• _TASK INPUT_
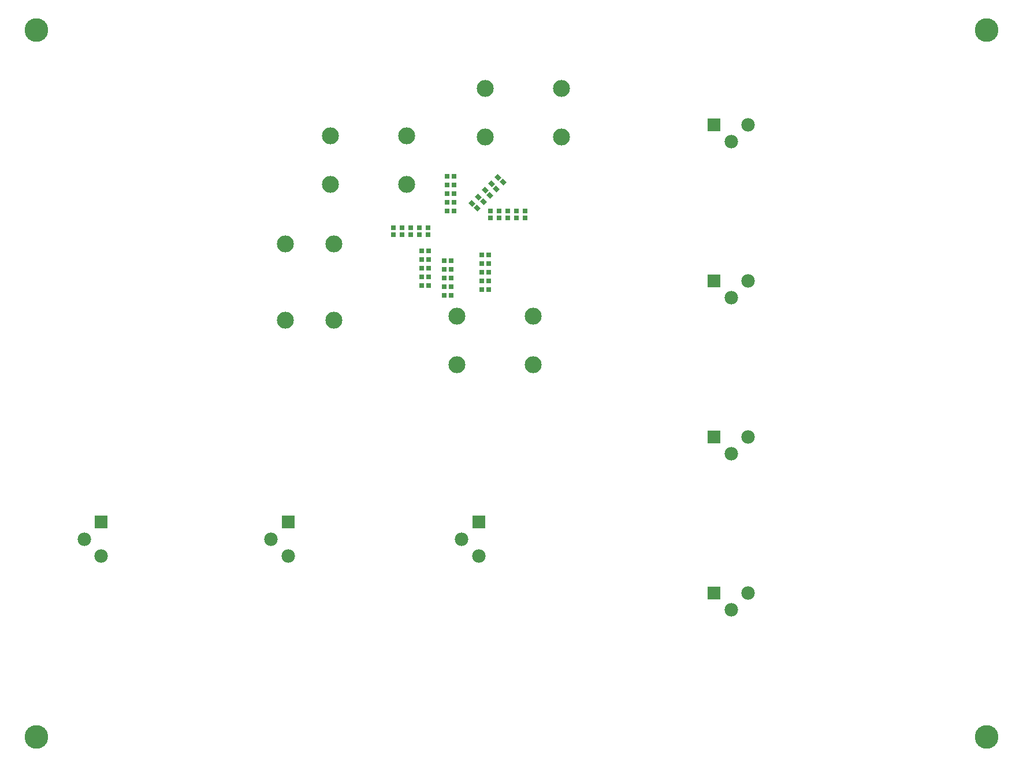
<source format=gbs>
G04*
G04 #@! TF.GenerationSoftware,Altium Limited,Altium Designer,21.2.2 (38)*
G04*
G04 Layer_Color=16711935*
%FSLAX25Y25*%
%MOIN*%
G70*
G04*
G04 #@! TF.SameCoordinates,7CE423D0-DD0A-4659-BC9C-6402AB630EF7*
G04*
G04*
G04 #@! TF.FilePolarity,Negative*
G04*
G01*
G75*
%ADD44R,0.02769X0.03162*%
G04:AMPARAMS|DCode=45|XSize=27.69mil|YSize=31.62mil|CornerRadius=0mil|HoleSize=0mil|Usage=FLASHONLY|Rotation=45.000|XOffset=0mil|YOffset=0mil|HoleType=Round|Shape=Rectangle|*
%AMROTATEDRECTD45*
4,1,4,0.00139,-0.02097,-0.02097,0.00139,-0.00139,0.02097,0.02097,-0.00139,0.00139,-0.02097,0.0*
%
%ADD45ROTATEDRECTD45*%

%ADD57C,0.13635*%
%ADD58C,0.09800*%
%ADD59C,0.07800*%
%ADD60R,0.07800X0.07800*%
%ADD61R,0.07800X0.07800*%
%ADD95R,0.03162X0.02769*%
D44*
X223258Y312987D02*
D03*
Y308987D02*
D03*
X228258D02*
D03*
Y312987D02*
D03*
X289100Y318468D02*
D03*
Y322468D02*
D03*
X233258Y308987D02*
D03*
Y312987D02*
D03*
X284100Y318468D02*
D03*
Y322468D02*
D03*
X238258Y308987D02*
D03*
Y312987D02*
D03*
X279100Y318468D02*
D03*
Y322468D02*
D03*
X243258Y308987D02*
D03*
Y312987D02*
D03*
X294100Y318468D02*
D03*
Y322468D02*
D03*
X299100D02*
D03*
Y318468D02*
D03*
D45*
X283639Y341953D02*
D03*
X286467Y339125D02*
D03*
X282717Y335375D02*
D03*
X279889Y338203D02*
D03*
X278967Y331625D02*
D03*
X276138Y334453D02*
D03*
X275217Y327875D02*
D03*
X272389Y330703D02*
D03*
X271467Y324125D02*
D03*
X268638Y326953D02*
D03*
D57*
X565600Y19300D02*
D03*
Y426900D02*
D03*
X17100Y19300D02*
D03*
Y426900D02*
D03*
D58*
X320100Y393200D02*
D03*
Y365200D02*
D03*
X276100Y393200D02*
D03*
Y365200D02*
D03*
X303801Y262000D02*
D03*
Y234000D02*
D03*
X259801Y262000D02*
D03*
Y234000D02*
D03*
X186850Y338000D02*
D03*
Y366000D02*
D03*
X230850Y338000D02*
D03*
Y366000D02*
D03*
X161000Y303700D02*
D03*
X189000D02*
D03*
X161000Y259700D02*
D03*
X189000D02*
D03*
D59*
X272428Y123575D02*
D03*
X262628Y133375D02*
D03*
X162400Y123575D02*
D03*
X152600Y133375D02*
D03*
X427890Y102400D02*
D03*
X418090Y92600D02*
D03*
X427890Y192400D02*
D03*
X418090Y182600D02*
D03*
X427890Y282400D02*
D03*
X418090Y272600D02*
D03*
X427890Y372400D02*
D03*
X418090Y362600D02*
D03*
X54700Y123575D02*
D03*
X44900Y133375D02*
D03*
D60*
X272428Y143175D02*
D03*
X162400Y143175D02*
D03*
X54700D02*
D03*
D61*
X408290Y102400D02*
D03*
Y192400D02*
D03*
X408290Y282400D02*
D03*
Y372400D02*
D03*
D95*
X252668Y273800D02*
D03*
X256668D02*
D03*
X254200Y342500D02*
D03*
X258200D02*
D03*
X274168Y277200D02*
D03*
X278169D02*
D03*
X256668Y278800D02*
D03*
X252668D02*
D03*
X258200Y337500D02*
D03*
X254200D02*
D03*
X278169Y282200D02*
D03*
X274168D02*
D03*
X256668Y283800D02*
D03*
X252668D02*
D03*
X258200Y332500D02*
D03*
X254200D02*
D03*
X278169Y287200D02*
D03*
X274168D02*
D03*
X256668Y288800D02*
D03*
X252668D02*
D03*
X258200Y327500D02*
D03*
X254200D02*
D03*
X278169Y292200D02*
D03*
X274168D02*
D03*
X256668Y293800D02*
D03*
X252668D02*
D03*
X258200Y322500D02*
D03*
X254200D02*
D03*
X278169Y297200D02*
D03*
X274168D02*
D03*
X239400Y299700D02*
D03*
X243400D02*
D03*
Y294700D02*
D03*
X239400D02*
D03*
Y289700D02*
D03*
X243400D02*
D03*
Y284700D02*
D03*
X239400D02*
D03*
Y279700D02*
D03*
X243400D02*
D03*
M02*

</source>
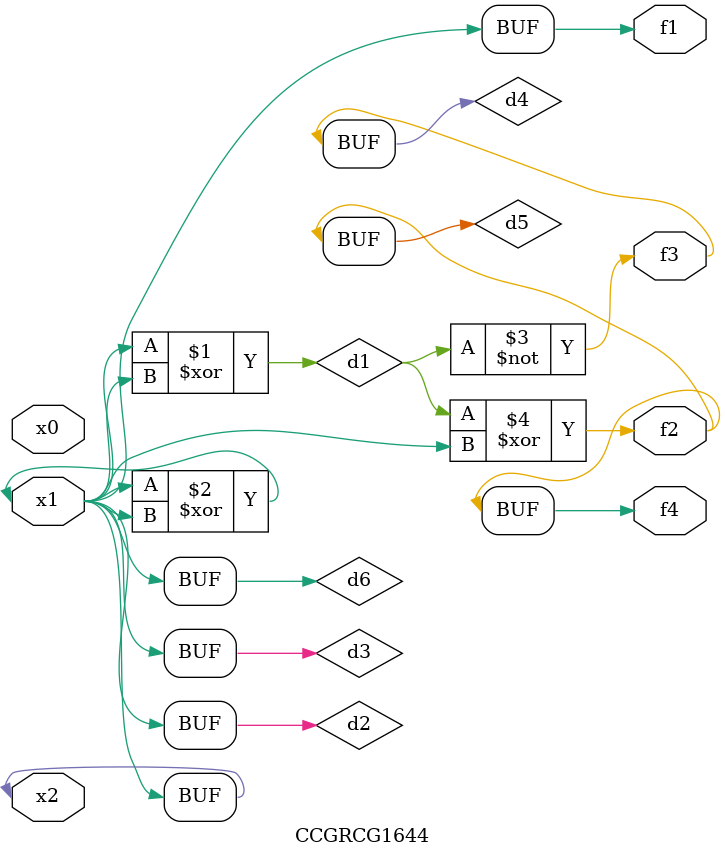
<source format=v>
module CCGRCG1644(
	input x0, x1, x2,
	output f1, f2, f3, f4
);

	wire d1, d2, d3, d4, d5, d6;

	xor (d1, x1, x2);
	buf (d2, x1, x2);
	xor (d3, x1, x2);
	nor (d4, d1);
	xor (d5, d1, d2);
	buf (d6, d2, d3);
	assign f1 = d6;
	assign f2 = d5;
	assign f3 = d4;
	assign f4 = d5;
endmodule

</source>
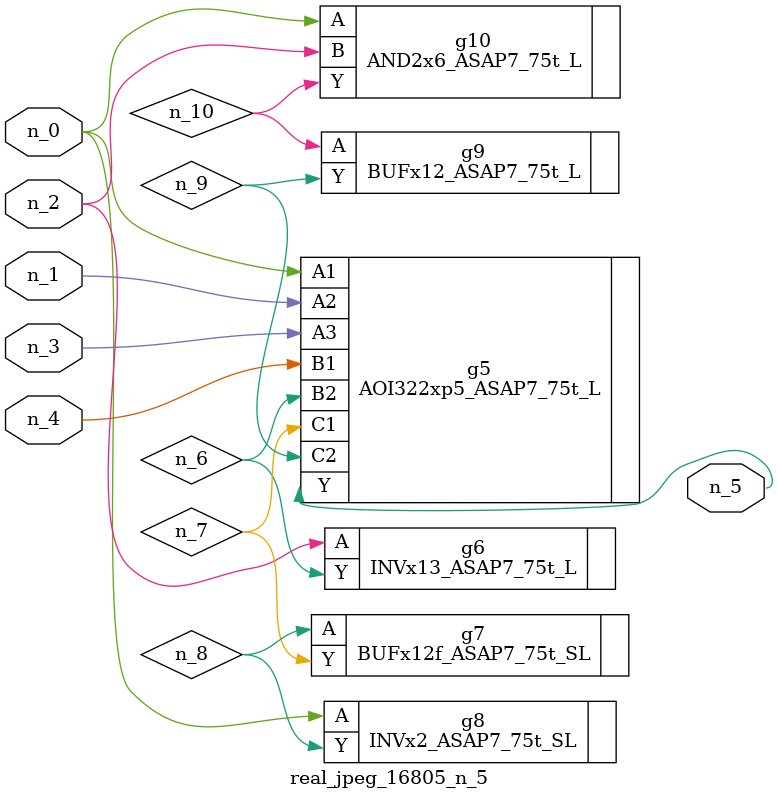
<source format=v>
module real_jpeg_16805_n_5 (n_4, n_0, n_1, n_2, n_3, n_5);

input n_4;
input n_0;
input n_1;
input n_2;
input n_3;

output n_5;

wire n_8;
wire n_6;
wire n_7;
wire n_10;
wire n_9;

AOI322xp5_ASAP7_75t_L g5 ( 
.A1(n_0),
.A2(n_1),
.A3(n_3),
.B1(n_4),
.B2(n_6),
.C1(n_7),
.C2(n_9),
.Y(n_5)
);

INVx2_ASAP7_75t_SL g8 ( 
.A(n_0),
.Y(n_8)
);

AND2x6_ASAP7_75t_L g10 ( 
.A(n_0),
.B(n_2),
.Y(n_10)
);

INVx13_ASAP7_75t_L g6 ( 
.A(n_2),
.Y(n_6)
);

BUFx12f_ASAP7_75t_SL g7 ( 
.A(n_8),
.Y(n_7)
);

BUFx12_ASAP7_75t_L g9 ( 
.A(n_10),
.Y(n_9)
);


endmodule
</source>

• _YOUR GOAL_
Your task is to find every line above containing the word "wire" and copy it.

• _RESPONSE AREA_
	wire d1, d2, d3, d4, d5, d6;
wire n_8;
wire n_6;
wire n_7;
wire n_10;
wire n_9;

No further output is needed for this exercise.